Recopiez le passage du texte sur le lac de Naussac qui commence à « Et si cette » et se termine à « de sa capacité. ».

» TEXTE SOURCE:
======

Au mois de novembre 2023, le lac de Naussac n’est presque plus. Les gens arpentent son squelette de pierres et de souvenirs, empruntant les sentiers de jadis, ces chemins qui existaient avant 1983, avant que l’endroit ne soit inondé par des millions de litres d’eau.
Ici et là, les promeneurs croisent alors d’anciennes fondations et des bornes kilométriques un peu usées. Même immobiles, même érodées par les eaux, l’air et le temps, ces stèles de granit rayonnent pourtant de vie, comme des portes temporelles où se cachent derrière les mémoires du bourg de Naussac et de ses neuf hameaux voisins.
Et si cette immersion dans le temps et l’espace a été possible, c’est parce qu’il ne restait plus que 20 % de chair sur le squelette fatigué du lac, au mois de novembre dernier.
Quelques lambeaux d’eau s’accrochaient entre deux langues de terre. Quelques oasis résistaient entre deux dunes arides. Mais le géant se mourrait doucement, respirant à peine, suscitant même l’inquiétude des élus et des politiques.
De l’agonie aux premiers souffles
Et puis… Et puis les perfusions de toutes parts. La pluie. Les nuages et la neige. Et puis la rivière du Chapeauroux et celle du Donozeau. Au mois de mars 2024, son niveau frôle les 50 % de sa capacité.
« Si on compare aux quarante dernières années, le remplissage de mars 2024 est très bas pour la saison », explique malgré tout Benoît Rossignol, Directeur Ressource en eau de l’Établissement Public Loire. Il précise en ce sens : « En temps normal, nous devrions être sur un stock d’eau de 150 millions de m³ d’eau en mars (80%). C'est-à-dire qu’aujourd’hui, il manque 60 millions de m³ d’eau. Ce qui est très considérable ! »

======

» EXTRAIT DES DONNÉES:
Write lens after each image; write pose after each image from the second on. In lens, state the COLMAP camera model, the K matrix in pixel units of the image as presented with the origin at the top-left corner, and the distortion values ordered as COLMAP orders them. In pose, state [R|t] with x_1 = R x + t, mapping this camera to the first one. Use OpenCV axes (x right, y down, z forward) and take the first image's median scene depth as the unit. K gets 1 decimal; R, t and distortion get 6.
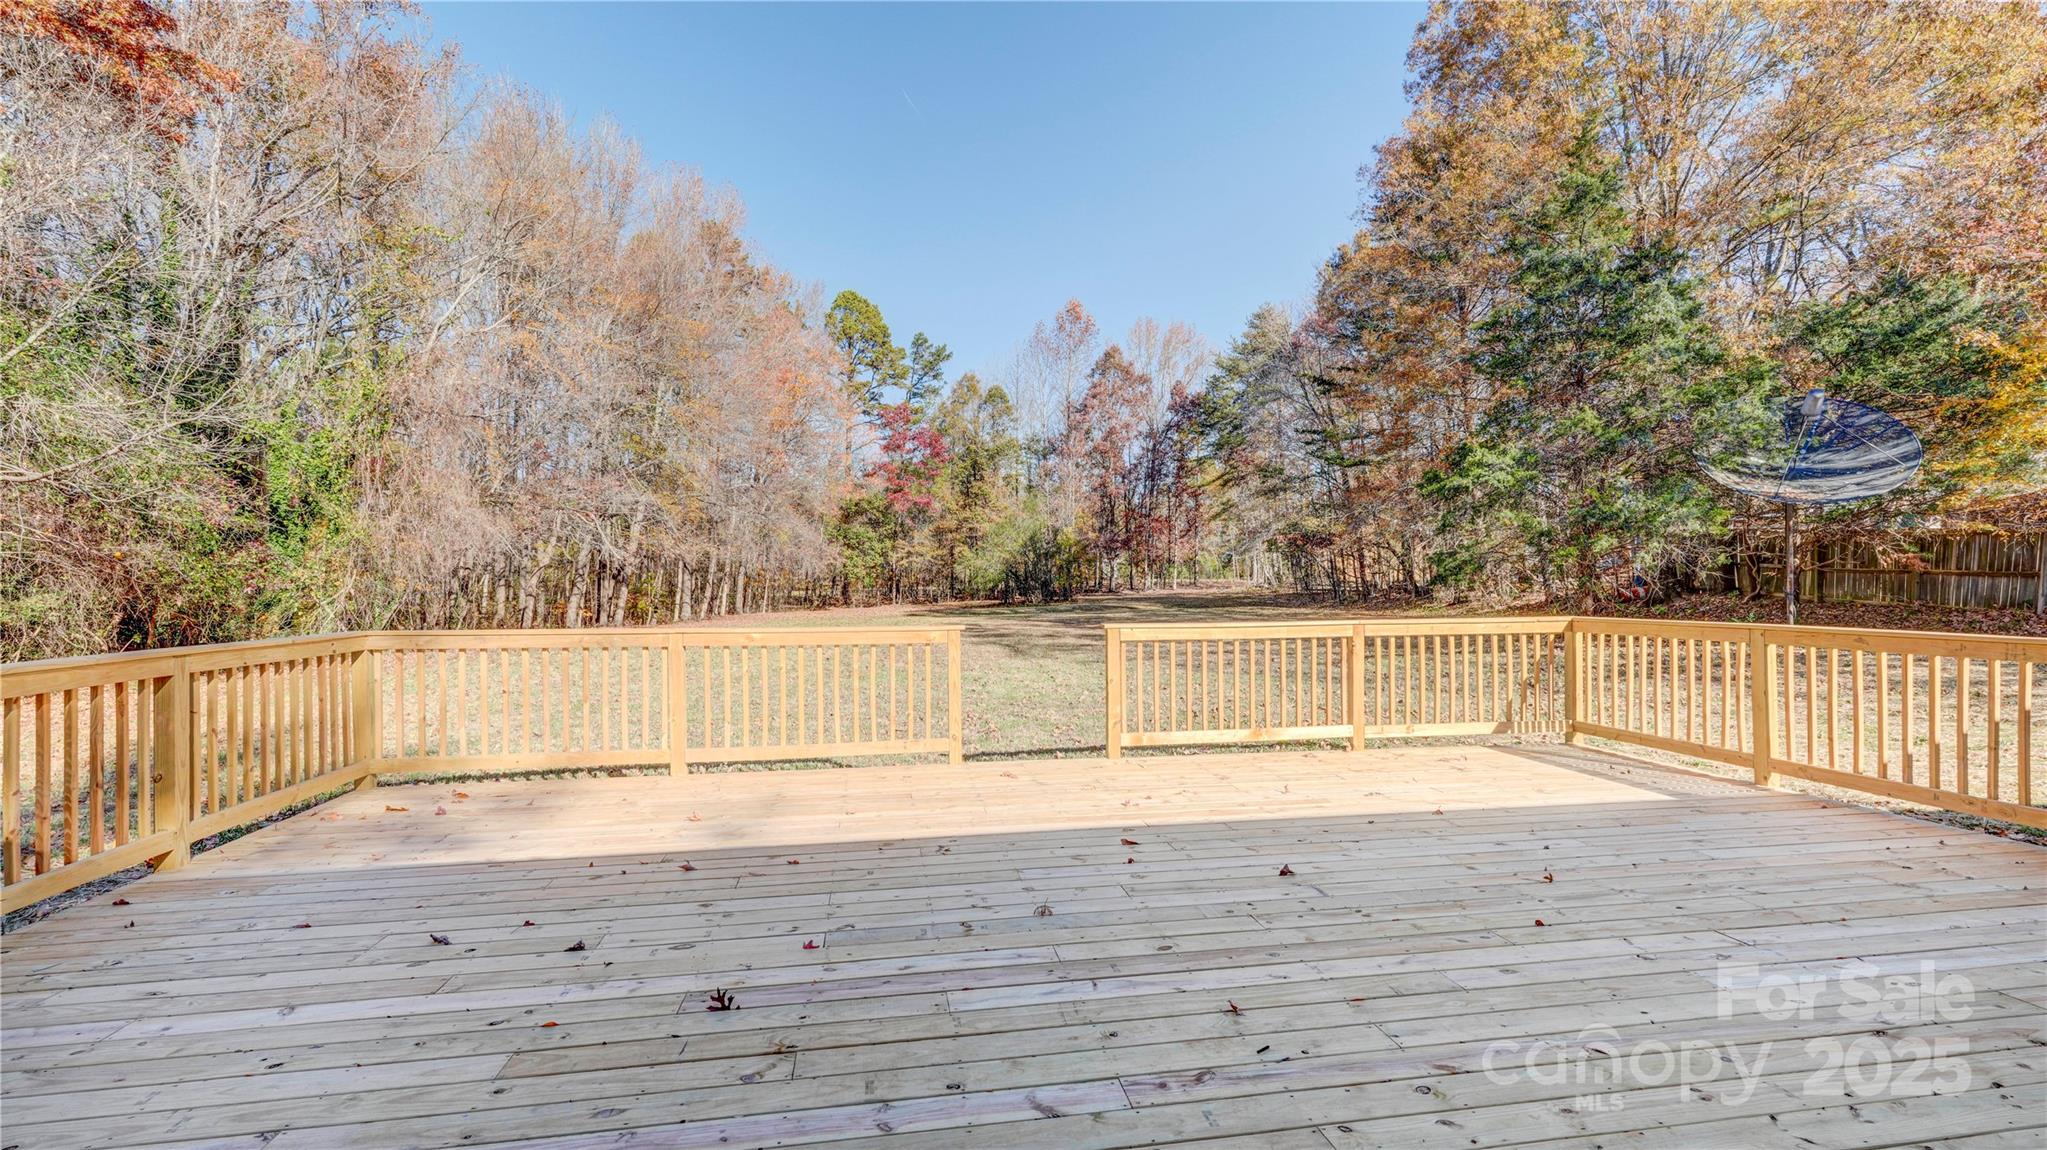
lens RADIAL K [[892.0, 0, 1027.7], [0, 892.0, 578.1], [0, 0, 1]] dist [0.003865, 0.000493]
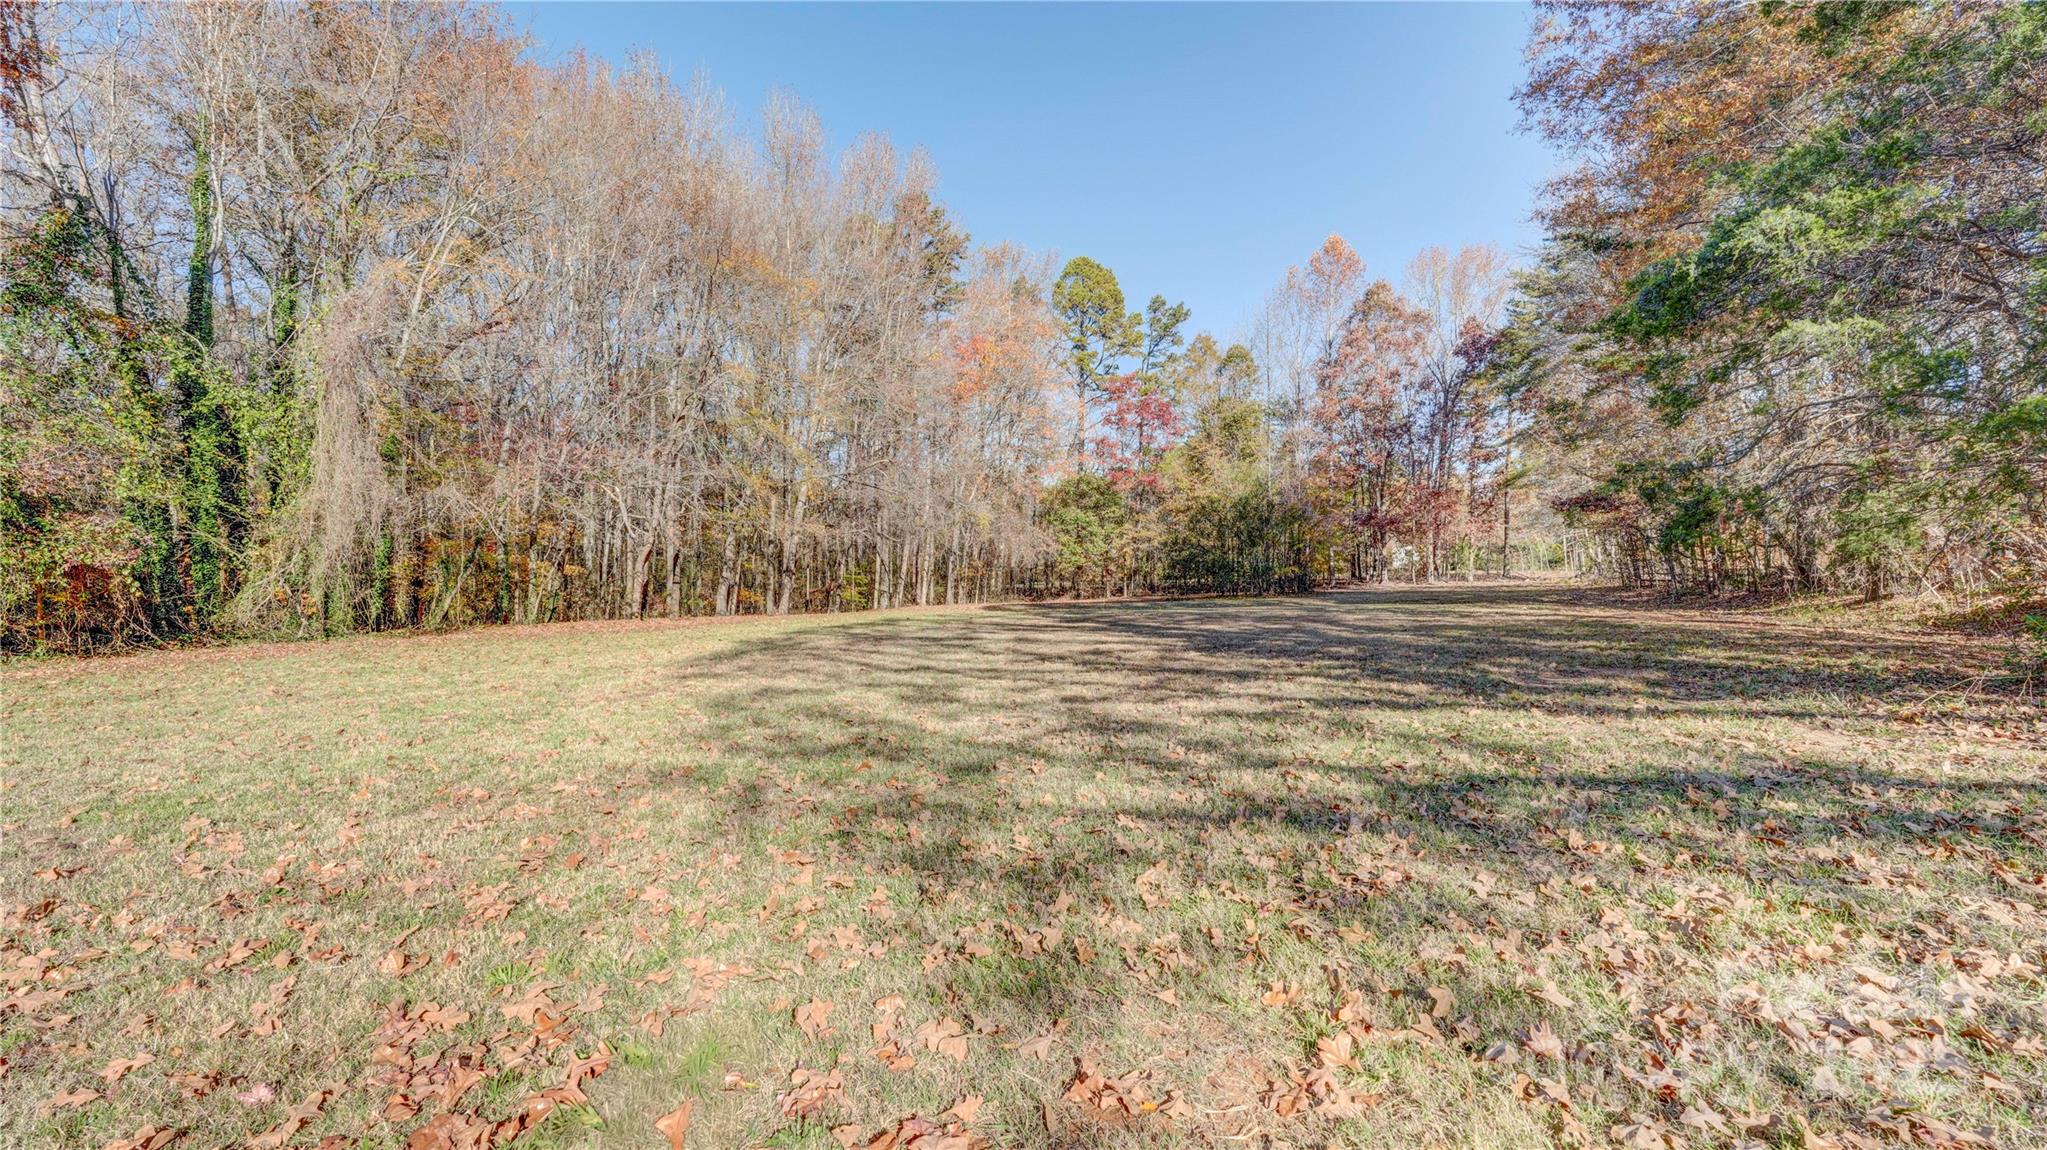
lens RADIAL K [[892.0, 0, 1020.0], [0, 892.0, 568.1], [0, 0, 1]] dist [0.003865, 0.000493]
pose [[0.929983, 0.000762, -0.367603, 0.087096], [0.000017, 0.999998, 0.002114, -0.000372], [0.367603, -0.001972, 0.929981, 0.119601]]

======

» CORRIGÉ:
Et si cette immersion dans le temps et l’espace a été possible, c’est parce qu’il ne restait plus que 20 % de chair sur le squelette fatigué du lac, au mois de novembre dernier.
Quelques lambeaux d’eau s’accrochaient entre deux langues de terre. Quelques oasis résistaient entre deux dunes arides. Mais le géant se mourrait doucement, respirant à peine, suscitant même l’inquiétude des élus et des politiques.
De l’agonie aux premiers souffles
Et puis… Et puis les perfusions de toutes parts. La pluie. Les nuages et la neige. Et puis la rivière du Chapeauroux et celle du Donozeau. Au mois de mars 2024, son niveau frôle les 50 % de sa capacité.